Personal information
- Full name: Edward Leslie Meade
- Date of birth: 4 November 1904
- Place of birth: Terang, Victoria
- Date of death: 9 November 1989 (aged 85)
- Original team(s): Yarraville
- Height: 173 cm (5 ft 8 in)
- Weight: 69 kg (152 lb)

Playing career^{1}
- Years: Club / Games (Goals)
- 1927–28: Melbourne / 07 (0)
- 1929–31: Hawthorn / 24 (0)
- Total:  / 31 (0)
- ^{1} Playing statistics correct to the end of 1931.

= Les Meade =

Australian rules footballer, born 1904

Edward Leslie "Les" Meade (4 November 1904 – 9 November 1989) was an Australian rules footballer who played with Melbourne and Hawthorn in the Victorian Football League (VFL).

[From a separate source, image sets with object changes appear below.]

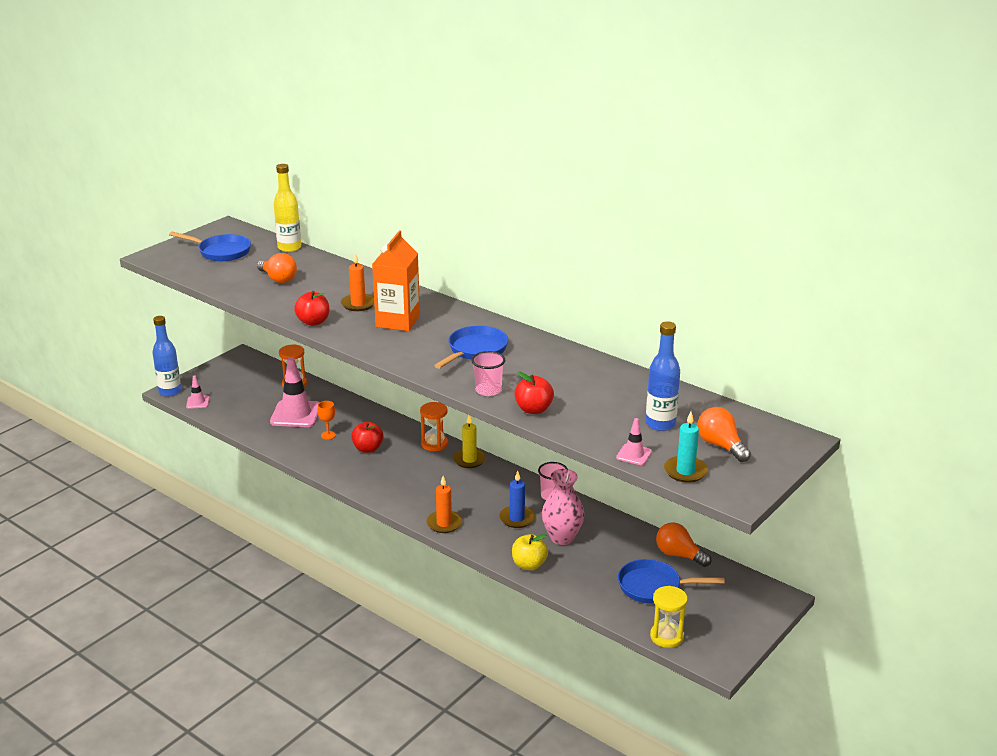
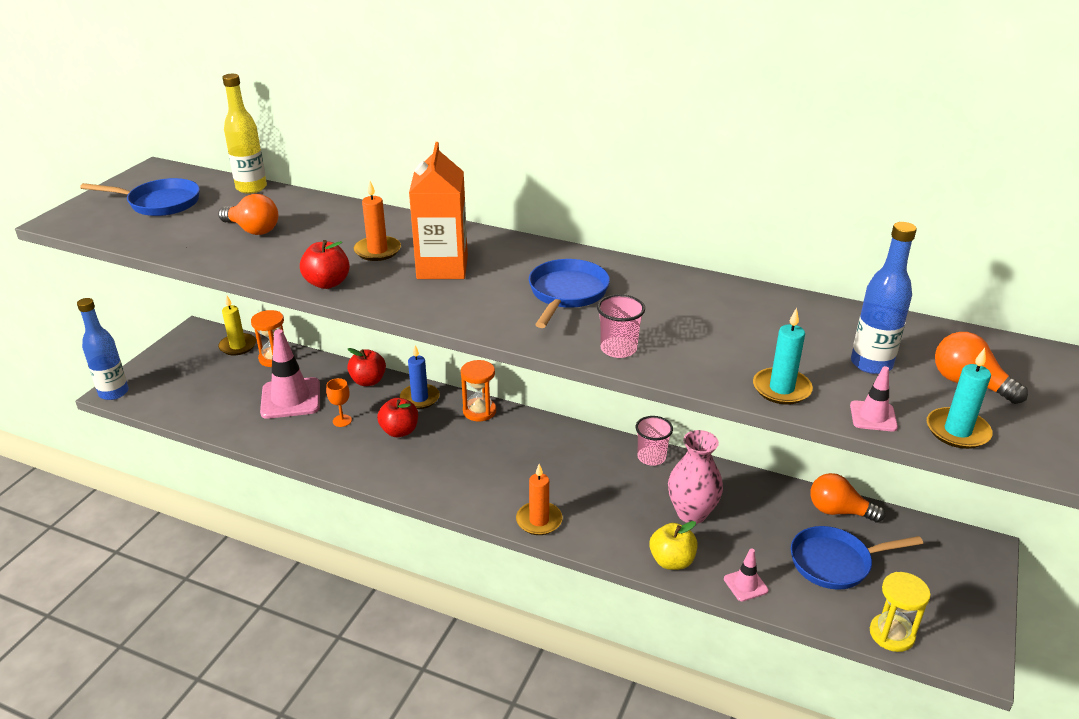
camera: 15 degrees left, 5 degrees up
(198, 402) = (155, 402): pink traffic cone -> pink traffic cone (745, 585)
(469, 460) = (531, 425): yellow candle -> yellow candle (238, 346)
(517, 518) = (625, 496): blue candle -> blue candle (419, 398)
(533, 409) = (696, 368): red apple -> red apple (368, 381)
(583, 430) = (781, 389): none -> turquoise candle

Born in Terang, Les Meade was the third child of Edward Meade and Emily Elizabeth Ayres. He joined Melbourne from Yarraville at the start of the 1927 VFL season.

Les Meade married Vivienne Alexandra Johnson Maxwell in 1931 and they lived in Glen Iris for over forty years. He also served in the Royal Australian Naval Reserve in World War II. He died in 1989.